What NL Central column is complete with a heavy focus on the St Louis Cardinals?
Cole’s numbers against the hated Cardinals provide our biggest sample size by far, and the resulting stat lines are exciting. All told, Cole pitches the current Cards to a slashline of .233/.303/.408. While the Cardinals do not have waht some would call a traditional home-run threat, they have plenty of guys who can fit a “poor man’s version” of the bill, such as Matt Holliday and Matt Adams. I’m most excited about the way Matt Carpenter is handled. The “Best fans in baseball” will tell you that he is a wunderkind who can do no wrong, yet his slash against Cole leaves a lot to be desired. Despite giving up a home run, Carpenter struggles regardless, with no other extra base hits. The same can also be said for Yadier Molina. Sure, Holliday may get his RBI numbers against Cole, but when you can confidently handle the run producers and the run creators in your chief rival in the division, your team will have a better chance to win in your starts.
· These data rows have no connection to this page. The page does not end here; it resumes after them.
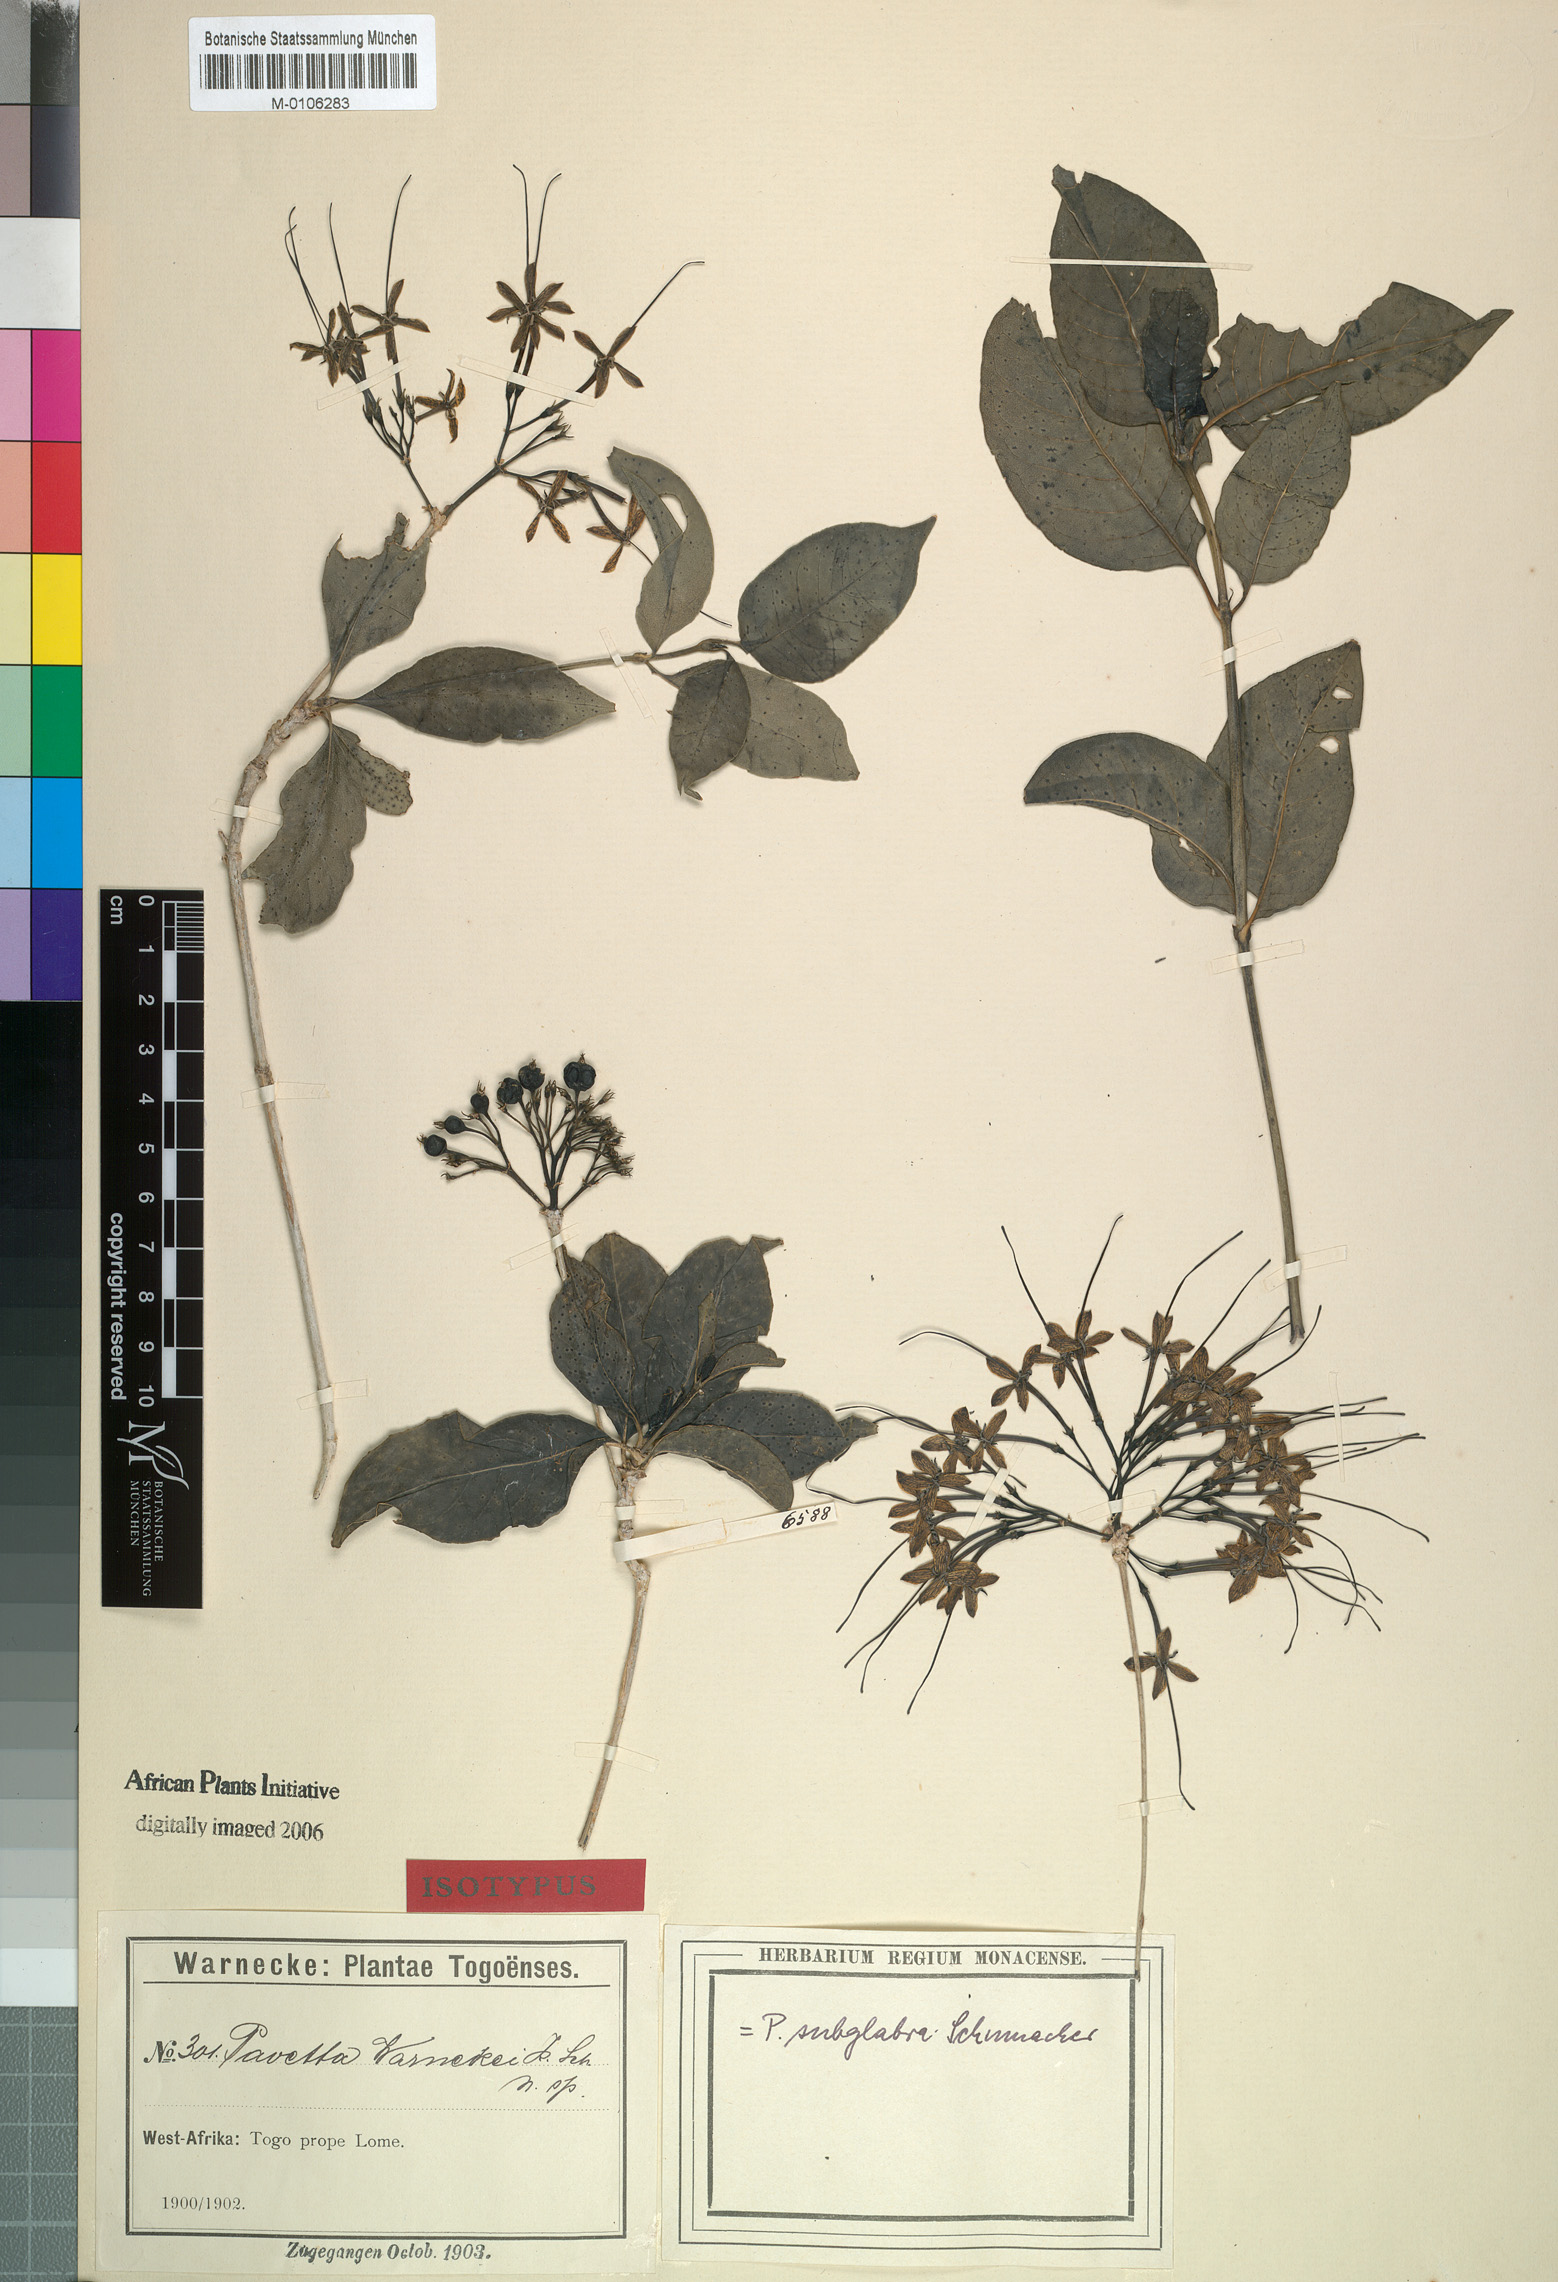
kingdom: Plantae
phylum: Tracheophyta
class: Magnoliopsida
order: Gentianales
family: Rubiaceae
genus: Pavetta
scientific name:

And that is exactly what Cole gives the Pirates when he starts against the Cardinals.
I hope you enjoyed this look at Gerrit Cole and his numbers against the current hitters within the NL Central. If we are looking for Cole to make that leap we all want to see this year, we should pay close attention each time he takes on a division foe. One need only look at his numbers against the Cards to find encouragement that he will do just that.